Track: XML and Web Data
Paper Title:
A High-Performance Interpretive Approach to Schema-Directed Parsing
Authors:
Abstract:
XML delivers key advantages in interoperability due to its
flexibility, expressiveness, and platform-neutrality. As XML has
become a performance-critical aspect of the next generation of
business computing infrastructure, however, it has become increasingly
clear that XML parsing often carries a heavy performance penalty, and
that current, widely-used parsing technologies are unable to meet the
performance demands of an XML-based computing infrastructure. Several
efforts have been made to address this performance gap through the use
of grammar-based parser generation. While the performance of
generated parsers has been significantly improved, adoption of the
technology has been hindered by the complexity of compiling and
deploying the generated parsers. Through careful analysis of the
operations required for parsing and validation, we have devised a set
of specialized bytecodes, designed for the task of XML parsing and
validation. These bytecodes are designed to engender the benefits of
fine-grained composition of parsing and validation that make existing
compiled parsers fast, while being coarse-grained enough to minimize
interpreter overhead.

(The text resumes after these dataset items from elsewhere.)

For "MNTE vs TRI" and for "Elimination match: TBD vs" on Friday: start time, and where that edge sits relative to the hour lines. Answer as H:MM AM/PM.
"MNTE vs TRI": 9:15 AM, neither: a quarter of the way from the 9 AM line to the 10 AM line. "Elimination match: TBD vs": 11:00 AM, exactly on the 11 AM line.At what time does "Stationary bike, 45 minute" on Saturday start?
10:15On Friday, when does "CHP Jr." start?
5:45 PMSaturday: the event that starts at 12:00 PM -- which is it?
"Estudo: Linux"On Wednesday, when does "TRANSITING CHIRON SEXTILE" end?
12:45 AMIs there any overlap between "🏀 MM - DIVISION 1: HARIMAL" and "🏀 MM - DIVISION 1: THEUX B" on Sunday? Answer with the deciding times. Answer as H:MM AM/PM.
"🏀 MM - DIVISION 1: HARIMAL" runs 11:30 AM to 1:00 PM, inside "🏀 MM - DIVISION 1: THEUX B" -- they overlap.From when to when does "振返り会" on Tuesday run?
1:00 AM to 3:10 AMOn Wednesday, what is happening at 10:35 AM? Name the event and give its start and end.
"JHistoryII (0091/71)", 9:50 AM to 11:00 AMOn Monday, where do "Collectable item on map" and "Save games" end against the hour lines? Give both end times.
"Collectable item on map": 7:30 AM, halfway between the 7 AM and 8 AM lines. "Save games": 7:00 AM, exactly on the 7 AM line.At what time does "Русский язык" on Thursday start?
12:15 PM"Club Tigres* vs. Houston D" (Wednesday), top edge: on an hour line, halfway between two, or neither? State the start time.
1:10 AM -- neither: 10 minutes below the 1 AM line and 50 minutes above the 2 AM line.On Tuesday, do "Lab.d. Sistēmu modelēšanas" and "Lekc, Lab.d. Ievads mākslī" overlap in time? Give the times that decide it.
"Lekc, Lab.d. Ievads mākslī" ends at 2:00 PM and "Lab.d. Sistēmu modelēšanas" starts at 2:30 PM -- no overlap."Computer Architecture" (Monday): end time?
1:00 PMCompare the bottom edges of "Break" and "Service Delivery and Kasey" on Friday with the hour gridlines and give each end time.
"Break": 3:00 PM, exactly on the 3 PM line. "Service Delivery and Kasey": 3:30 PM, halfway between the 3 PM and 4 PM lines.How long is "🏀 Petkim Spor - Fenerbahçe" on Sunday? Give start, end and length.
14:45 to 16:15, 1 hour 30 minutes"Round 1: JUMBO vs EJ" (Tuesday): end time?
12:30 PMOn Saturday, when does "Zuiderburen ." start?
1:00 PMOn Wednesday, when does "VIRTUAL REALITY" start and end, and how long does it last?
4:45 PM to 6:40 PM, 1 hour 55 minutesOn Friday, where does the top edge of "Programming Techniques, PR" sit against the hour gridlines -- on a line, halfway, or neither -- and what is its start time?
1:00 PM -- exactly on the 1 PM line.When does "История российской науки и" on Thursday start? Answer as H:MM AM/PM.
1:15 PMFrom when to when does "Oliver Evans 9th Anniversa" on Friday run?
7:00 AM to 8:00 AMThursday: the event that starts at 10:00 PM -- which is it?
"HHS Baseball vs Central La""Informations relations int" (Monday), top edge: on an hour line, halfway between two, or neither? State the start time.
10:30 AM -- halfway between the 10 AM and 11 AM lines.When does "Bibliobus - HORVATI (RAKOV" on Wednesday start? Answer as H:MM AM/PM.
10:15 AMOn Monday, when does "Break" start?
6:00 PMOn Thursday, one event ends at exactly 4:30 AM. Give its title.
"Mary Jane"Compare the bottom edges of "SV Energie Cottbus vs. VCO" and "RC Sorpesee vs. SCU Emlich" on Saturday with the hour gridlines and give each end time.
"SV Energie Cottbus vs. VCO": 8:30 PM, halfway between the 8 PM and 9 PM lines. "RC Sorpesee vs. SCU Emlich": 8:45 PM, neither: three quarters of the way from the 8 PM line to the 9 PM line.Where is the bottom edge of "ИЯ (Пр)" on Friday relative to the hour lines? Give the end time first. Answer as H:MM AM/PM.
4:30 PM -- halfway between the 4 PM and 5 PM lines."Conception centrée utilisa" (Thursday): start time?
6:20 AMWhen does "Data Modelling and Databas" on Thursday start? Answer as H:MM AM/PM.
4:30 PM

This technique of using an interpretive,
validating parser balances the need for performance against the
requirements of simple tooling and robust scalable infrastructure.
Our approach is demonstrated with a specialized schema compiler, used
to generate bytecodes which in turn drive an interpretive parser.
With almost as little tooling and deployment complexity as a
traditional interpretive parser, the bytecode-driven parser usually
demonstrates performance within 20% of the fastest fully compiled
solutions.